Üstünlükleri ve kusurlarıyla...
Bu yoldaşlar elbette ciddi kusurları da olan yoldaşlar. Ama üstünlükleri ile bu denli yücelmiş insanların tutup kusurlarını tartışmanın ne anlamı var ki. Kusur gidici, üstünlük kalıcıdır. Partimizin de çok kusuru var. Bir parti “Devirmeyen darbe güçlendirir” derken, kendini darbeye yolaçan zaaf ve yetersizliklerin dışında düşünebilir mi? Nihayetinde darbeyi yiyen kendisi. Parti kendi zaaflarından ve yetersizliklerinde dolayı darbe yer. Nitekim aynı konuya ilişkin değerlendirmelerde; bu bizim geçmişimizdir, bu bizim küçük-burjuva yanımızdır, bu mesele bireylerden ötedir denilmiyor mu? Partimizin de çok zaafı var, yeri geldiğinde bunları yüreklice ortaya(100)da koyuyor. Ve partimizin ciddi zaaflarından sözettiğimiz bir durumda ona mensup kadroların zaaf ve yetersizlikleri haydi haydi vardır.

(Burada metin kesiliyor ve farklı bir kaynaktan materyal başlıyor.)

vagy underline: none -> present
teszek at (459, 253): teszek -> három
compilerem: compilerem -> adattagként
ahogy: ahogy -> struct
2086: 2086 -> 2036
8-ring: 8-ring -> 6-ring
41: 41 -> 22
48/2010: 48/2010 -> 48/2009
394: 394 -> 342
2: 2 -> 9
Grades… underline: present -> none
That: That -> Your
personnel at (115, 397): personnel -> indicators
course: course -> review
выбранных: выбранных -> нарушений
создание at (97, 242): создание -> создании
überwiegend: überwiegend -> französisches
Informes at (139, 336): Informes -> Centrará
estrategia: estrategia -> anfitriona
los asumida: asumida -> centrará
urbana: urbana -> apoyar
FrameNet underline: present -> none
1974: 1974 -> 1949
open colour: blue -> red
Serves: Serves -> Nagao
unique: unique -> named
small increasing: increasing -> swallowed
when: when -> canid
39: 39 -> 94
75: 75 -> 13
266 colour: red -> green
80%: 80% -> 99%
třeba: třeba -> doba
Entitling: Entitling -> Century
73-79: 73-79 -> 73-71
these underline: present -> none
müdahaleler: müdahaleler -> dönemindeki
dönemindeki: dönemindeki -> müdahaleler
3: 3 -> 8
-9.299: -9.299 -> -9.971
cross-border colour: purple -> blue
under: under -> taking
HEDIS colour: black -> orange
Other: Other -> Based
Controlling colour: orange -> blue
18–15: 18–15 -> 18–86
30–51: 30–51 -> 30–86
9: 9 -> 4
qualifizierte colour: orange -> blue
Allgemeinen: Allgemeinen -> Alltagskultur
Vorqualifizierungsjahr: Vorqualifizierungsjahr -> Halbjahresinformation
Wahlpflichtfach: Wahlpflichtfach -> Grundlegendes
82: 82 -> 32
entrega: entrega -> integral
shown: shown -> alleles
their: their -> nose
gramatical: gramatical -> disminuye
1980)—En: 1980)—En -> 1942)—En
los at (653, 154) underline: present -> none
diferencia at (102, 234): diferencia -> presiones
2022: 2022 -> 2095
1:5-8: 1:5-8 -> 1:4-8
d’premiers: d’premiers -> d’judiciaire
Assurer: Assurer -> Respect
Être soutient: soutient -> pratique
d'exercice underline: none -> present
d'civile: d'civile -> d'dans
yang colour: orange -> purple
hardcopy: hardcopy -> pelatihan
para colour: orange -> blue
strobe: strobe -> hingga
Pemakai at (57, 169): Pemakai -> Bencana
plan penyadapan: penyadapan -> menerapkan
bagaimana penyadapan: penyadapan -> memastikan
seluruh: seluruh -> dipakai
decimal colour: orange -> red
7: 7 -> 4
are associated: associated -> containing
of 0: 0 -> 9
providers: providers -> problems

Tuna yoldaşın da bazı kusurları olmalı ki, MK üyeliğine aday gösterilmesi vesilesiyle kendi tercihiyle oturup kongre önünde 6 sayfalık bir özeleştiri yapmak ihtiyacı duymuş. ’97 sonunda Ümraniye Cezaevi’nde iken de özeleştirel bir değerlendirme olarak, oturup “Devrimci bütünleşme” başlığı taşıyan, kendisinin bütünleşme sorunlarını tartışan bir metin kaleme alma ihtiyacı duymuş. Örgüte ilk başvurusuna “Devrimci birleşme” başlığı koyan bu yoldaş, yıllar sonra kaleme aldığı özeleştirel değerlendirmeye ise “Devrimci bütünleşme” başlığı koyuyor ve bunun sorunlarını değerlendiriyor. Bu yoldaş laf olsun diye bunları yapmıyor, ne yaptığını ve ne dediğini çok iyi biliyor.
Ümit yoldaşın “Devrimci birleşme” başlığı taşıyan ilk başvurusu yazık ki bugün arşivimizde yok. Yoldaş İstanbul İl Komitesi’ne üyelik başvurusu yapıyor. Bu başvuru “alışıldık” türden bir özgeçmiş içermediği için belli bakımlardan yadırganıyor ve geri iade edilerek yenisi isteniyor. Yoldaş bunun üzerine “Devrimci bütünleşmeye ek” başlıklı ikinci bir başvuru kaleme alıyor.
Ümit bu ikinci metnin “İdeolojik sağlamlık” ara başlıklı bölümde, örgüt bir EKİM üyesinin başlıca üç temel alanda değerlendirilebileceğini saptamıştır, diyor ve bu konuda MK tutanaklarından alıntı yapıyor. Bu alanlar; bir ideolojik kimlik, iki devrimci kimlik, üç devrimci örgüt yaşamına uyumdur; bu ölçülerin ışığında dönüp benim durumuma bakalım, diyor. Konuya ideolojik kimlikten başlamış, ardından devrimci kimlik ve örgüt yaşamına uyumla devam etmiş. Bu konular(101)ekseninde kendisine ilişkin övgüler de içeren açıklamalardan oluşan bir metin bu. Oldukça açık ve dobra konuşuyor, kendi emeğini ve kişiliğini cepheden savunuyor. Bunu herkes kolay kolay yapamaz, bu rahatlığı bu kadar kolay göstermez, gösteremez. Uzun uzun bunları anlatıyor. Örneğin düşünsel cephede ne yapmış? Daha o safhada Merkez Yayın Organı’na bilmem kaç tane yazı iletmiş. Bunu hatırlatıyor ve bu harekette bu davranış bir ölçüdür diyor, bunlar üzerinden kendisini savunuyor.
İlk başvurusunun geri iade edilmesini kastederek, eğer “yeterli açıklığın ve anlaşılamamanın ürünüyse, bu ‘ek’ sorunu ortadan kaldıracaktır” diyor ve şöyle devam ediyor; “Ama bu karar (red kararı) bu yazıya rağmen sürerse, hiç değilse bir yazılı değerlendirme istiyoruz. Neler yetersizdir? Birikimimiz mi, iddiamız mı, pratiğimiz mi, ilerlememiz mi? Bunca süredir çabamızın karşılığı hiç değilse böyle bir değerlendirme olmalıdır ki, yarından itibaren nelerin eksik olduğu üzerinden bilinçli bir aşma çabası verelim.” Ve metnin sonunda bir şiar: “Herşey komünizm için!”